New YorkTimes, March 4, 2000

"It is not Reaganesque to support a tax plan that is Clinton in nature."

Los Angeles, Feb. 23, 2000

"I understand small business growth. I was one."

New York Daily News, Feb. 19, 2000

"The senator has got to understand if he's going to have he can't have it
both ways. He can't take the high horse and then claim the low road."

To reporters in Florence, S.C., Feb. 17, 2000

"If you're sick and tired of the politics of cynicism and polls and
principles, come and join this campaign."

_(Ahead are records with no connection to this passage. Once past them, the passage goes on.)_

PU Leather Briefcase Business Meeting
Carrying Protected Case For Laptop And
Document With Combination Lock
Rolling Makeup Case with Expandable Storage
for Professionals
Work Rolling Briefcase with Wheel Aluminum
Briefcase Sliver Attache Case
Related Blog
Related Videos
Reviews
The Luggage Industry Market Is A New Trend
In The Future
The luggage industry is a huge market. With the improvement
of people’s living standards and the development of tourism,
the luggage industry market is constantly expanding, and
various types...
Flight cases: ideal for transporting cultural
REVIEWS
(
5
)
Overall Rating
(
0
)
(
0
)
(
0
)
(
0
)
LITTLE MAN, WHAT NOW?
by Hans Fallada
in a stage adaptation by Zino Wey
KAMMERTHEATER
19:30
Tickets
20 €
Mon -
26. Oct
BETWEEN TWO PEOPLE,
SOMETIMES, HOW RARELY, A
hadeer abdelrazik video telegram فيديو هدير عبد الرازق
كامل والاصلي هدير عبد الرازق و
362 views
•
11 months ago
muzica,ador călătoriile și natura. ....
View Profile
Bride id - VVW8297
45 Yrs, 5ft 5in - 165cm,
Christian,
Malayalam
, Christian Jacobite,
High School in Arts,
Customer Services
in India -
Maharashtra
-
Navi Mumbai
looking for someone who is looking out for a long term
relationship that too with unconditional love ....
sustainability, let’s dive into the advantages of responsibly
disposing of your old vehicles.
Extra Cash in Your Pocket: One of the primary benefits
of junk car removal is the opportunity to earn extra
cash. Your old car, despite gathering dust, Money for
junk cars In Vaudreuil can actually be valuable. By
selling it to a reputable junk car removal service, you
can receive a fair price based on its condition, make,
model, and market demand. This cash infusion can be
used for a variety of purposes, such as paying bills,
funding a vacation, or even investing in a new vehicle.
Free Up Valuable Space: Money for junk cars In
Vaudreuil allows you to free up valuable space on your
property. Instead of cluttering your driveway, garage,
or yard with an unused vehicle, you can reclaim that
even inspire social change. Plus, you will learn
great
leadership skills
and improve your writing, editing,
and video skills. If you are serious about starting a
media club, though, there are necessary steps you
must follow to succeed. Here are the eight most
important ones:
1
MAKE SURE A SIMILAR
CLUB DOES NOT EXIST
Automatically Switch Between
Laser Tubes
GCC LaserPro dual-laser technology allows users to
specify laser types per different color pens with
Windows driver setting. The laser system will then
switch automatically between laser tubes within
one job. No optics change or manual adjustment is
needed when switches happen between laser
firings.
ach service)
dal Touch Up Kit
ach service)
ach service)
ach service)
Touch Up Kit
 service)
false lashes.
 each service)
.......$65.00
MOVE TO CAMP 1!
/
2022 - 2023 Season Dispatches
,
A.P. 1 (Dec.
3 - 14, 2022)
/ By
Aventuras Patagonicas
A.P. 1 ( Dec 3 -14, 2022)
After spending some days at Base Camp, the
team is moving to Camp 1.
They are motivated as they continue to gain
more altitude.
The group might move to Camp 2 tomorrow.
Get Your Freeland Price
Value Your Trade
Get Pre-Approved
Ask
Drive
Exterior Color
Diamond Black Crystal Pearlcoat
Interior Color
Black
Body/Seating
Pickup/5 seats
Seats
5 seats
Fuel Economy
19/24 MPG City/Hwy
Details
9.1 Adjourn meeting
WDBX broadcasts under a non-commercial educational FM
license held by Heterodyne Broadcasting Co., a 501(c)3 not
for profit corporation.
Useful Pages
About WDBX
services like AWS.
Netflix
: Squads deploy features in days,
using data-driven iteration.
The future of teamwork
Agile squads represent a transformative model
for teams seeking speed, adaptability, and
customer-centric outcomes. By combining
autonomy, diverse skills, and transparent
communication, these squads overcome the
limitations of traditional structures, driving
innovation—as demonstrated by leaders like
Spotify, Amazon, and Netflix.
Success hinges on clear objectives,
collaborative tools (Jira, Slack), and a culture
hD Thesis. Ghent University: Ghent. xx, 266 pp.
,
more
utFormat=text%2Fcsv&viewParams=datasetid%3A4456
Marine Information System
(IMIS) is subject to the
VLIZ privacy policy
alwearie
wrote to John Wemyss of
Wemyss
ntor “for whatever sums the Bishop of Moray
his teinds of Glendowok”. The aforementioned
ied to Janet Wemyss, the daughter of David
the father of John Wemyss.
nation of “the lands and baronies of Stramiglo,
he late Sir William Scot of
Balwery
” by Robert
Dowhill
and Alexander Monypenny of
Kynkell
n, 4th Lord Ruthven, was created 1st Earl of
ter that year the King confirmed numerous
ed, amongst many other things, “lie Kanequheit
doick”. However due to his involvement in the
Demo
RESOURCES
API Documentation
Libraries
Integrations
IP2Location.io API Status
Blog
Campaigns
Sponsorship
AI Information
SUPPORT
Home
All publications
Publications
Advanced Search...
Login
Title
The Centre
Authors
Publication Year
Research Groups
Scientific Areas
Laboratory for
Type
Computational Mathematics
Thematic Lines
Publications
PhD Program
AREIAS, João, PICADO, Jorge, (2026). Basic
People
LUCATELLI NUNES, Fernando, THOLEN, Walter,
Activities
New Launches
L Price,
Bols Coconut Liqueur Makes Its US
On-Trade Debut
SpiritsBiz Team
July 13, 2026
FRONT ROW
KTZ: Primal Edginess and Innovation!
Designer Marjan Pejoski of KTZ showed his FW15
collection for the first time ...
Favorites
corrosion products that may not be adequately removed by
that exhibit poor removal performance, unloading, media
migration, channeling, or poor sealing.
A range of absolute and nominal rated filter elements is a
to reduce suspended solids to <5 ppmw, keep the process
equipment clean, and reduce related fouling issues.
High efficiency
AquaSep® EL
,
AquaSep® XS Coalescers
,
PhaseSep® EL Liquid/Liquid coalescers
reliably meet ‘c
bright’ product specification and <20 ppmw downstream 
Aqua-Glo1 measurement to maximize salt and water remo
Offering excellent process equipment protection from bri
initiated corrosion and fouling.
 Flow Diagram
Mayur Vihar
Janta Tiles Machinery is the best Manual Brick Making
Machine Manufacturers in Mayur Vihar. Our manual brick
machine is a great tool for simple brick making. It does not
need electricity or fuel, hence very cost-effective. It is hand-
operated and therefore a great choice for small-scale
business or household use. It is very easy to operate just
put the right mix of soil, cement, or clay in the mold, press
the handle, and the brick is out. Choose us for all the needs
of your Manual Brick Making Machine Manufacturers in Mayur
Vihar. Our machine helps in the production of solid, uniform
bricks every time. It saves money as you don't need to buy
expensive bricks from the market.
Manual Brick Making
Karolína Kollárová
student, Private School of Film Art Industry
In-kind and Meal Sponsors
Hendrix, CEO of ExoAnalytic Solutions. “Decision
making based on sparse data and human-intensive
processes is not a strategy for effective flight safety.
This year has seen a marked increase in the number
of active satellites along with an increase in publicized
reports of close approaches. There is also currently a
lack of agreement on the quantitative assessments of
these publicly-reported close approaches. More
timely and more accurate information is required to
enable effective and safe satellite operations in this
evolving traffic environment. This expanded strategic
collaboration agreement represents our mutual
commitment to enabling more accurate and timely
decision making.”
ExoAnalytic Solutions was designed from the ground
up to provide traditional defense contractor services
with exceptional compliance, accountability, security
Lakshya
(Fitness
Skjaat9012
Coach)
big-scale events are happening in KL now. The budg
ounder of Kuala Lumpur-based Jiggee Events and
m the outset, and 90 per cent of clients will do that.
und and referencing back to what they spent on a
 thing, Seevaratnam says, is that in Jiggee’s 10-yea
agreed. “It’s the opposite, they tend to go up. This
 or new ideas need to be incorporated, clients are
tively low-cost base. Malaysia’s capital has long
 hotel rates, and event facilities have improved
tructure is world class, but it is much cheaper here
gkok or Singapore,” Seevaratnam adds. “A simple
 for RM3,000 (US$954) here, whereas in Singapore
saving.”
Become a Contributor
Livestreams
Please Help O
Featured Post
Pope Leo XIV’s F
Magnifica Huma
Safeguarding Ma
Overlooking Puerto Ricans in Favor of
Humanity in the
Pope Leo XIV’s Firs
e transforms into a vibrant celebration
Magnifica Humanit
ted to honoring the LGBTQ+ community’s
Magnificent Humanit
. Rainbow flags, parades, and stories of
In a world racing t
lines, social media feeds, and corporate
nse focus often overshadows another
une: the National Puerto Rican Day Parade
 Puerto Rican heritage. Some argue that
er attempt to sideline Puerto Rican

Hilton Head, S.C., Feb. 16, 2000

"How do you know if you don't measure if you have a system that simply
suckles kids through?"

Explaining the need for educational accountability, Beaufort, S.C.,
Feb. 16, 2000

"We ought to make the pie higher."

South Carolina Republican Debate, Feb. 15, 2000

"I've changed my style somewhat, as you know. I'm less I pontificate less,
although it may be hard to tell it from this show. And I'm more interacting
with people."

Meet The Press, Feb. 13, 2000

"I think we need not only to eliminate the tollbooth to the middle class,
I think we should knock down the tollbooth."

Nashua, N.H., as quoted by Gail Collins, New York Times, Feb. 1, 2000

"The most important job is not to be governor, or first lady in my case."

Pella, Iowa, as quoted in the San Antonio Express News, Jan. 30, 2000

"Will the highways on the Internet become more few?"

Concord, N.H., Jan. 29, 2000

"This is Preservation Month. I appreciate preservation. It's what you do
when you run for president. You gotta preserve."

Speaking during Perseverance Month" at Fairgrounds Elementary School in Nashua, N.H. As quoted in the Los Angeles Times, Jan. 28, 2000

"I know how hard it is for you to put food on your family."

Greater Nashua, N.H., Chamber of Commerce, Jan. 27, 2000

"This is still a dangerous world. It's a world of madmen and uncertainty
and potential mental losses."

At a South Carolina oyster roast, as quoted in the Financial Times,
Jan. 14, 2000

"We must all hear the universal call to like your neighbor just like you
like to be liked yourself."

At a South Carolina oyster roast, as quoted in the Financial Times,
Jan.14, 2000

"Rarely is the question asked: Is our children learning?"

Florence, S.C., Jan. 11, 2000

"There needs to be debates, like we're going through. There needs to be
townhall meetings. There needs to be travel. This is a huge country."

Larry King Live, Dec. 16, 1999

"The important question is, How many hands have shaked?"

Answering a question about why he hasn't spent more time in NewHampshire, In the New York Times, Oct. 23, 1999

"Keep good relations with the Grecians."